> _What to do_:
The answer must be every line from the entries below that contains "with".

::::::::

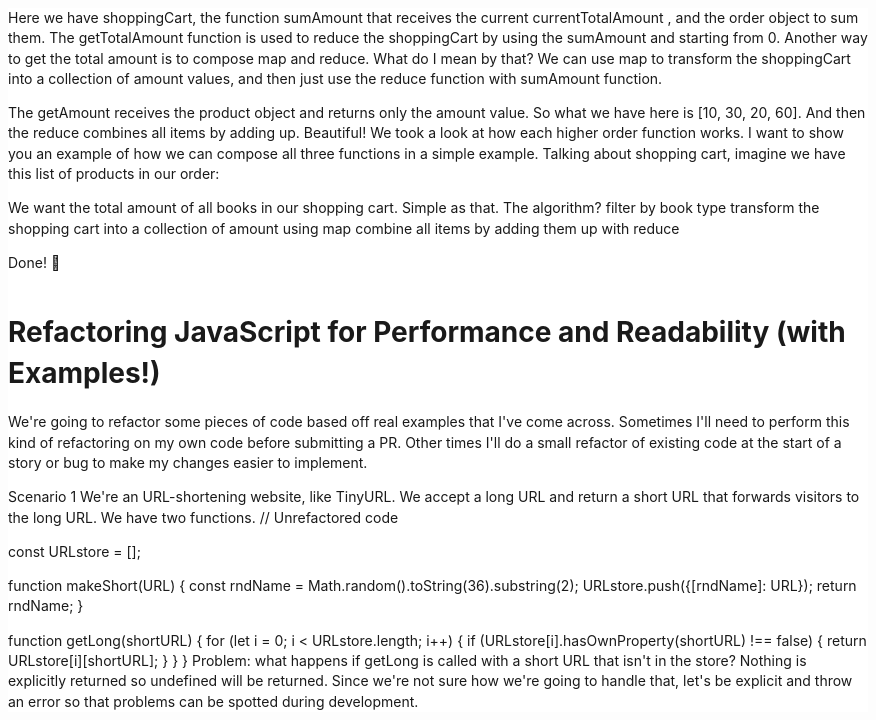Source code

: Here we have shoppingCart, the function sumAmount that receives the current currentTotalAmount , and the order object to sum them.
The getTotalAmount function is used to reduce the shoppingCart by using the sumAmount and starting from 0.
Another way to get the total amount is to compose map and reduce. What do I mean by that? We can use map to transform the shoppingCart into a collection of amount values, and then just use the reduce function with sumAmount function.

The getAmount receives the product object and returns only the amount value. So what we have here is [10, 30, 20, 60]. And then the reduce combines all items by adding up. Beautiful!
We took a look at how each higher order function works. I want to show you an example of how we can compose all three functions in a simple example.
Talking about shopping cart, imagine we have this list of products in our order:

We want the total amount of all books in our shopping cart. Simple as that. The algorithm?
filter by book type
transform the shopping cart into a collection of amount using map
combine all items by adding them up with reduce

Done! 🎉



# Refactoring JavaScript for Performance and Readability (with Examples!)





We're going to refactor some pieces of code based off real examples that I've come across. Sometimes I'll need to perform this kind of refactoring on my own code before submitting a PR. Other times I'll do a small refactor of existing code at the start of a story or bug to make my changes easier to implement.

Scenario 1
We're an URL-shortening website, like TinyURL. We accept a long URL and return a short URL that forwards visitors to the long URL. We have two functions.
// Unrefactored code

const URLstore = [];

function makeShort(URL) {
  const rndName = Math.random().toString(36).substring(2);
  URLstore.push({[rndName]: URL});
  return rndName;
}

function getLong(shortURL) {
  for (let i = 0; i < URLstore.length; i++) {
    if (URLstore[i].hasOwnProperty(shortURL) !== false) {
      return URLstore[i][shortURL];
    }
  }
}
Problem: what happens if getLong is called with a short URL that isn't in the store? Nothing is explicitly returned so undefined will be returned. Since we're not sure how we're going to handle that, let's be explicit and throw an error so that problems can be spotted during development.
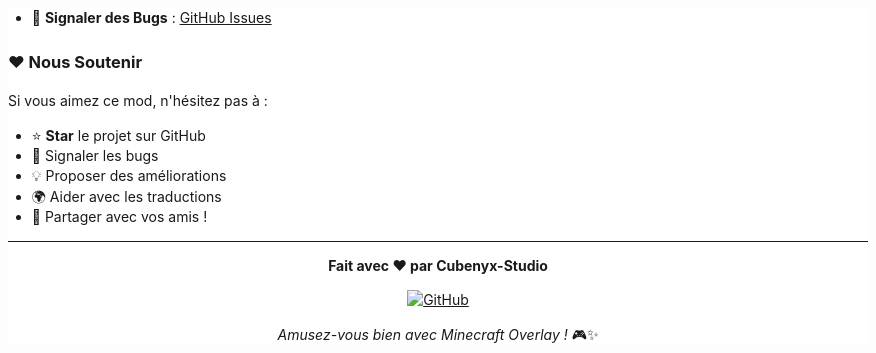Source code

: - 🐛 **Signaler des Bugs** : [GitHub Issues](https://github.com/Cubenyx-Studio/minecraft-overlay/issues)

### ❤️ Nous Soutenir

Si vous aimez ce mod, n'hésitez pas à :
- ⭐ **Star** le projet sur GitHub
- 🐛 Signaler les bugs
- 💡 Proposer des améliorations
- 🌍 Aider avec les traductions
- 📢 Partager avec vos amis !

---

<div align="center">

**Fait avec ❤️ par Cubenyx-Studio**

[![GitHub](https://img.shields.io/badge/GitHub-Cubenyx--Studio-181717?style=for-the-badge&logo=github)](https://github.com/Cubenyx-Studio)

*Amusez-vous bien avec Minecraft Overlay !* 🎮✨

</div>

::::::::

> _Answer for this exercise_:
Another way to get the total amount is to compose map and reduce. What do I mean by that? We can use map to transform the shoppingCart into a collection of amount values, and then just use the reduce function with sumAmount function.
combine all items by adding them up with reduce
# Refactoring JavaScript for Performance and Readability (with Examples!)
Problem: what happens if getLong is called with a short URL that isn't in the store? Nothing is explicitly returned so undefined will be returned. Since we're not sure how we're going to handle that, let's be explicit and throw an error so that problems can be spotted during development.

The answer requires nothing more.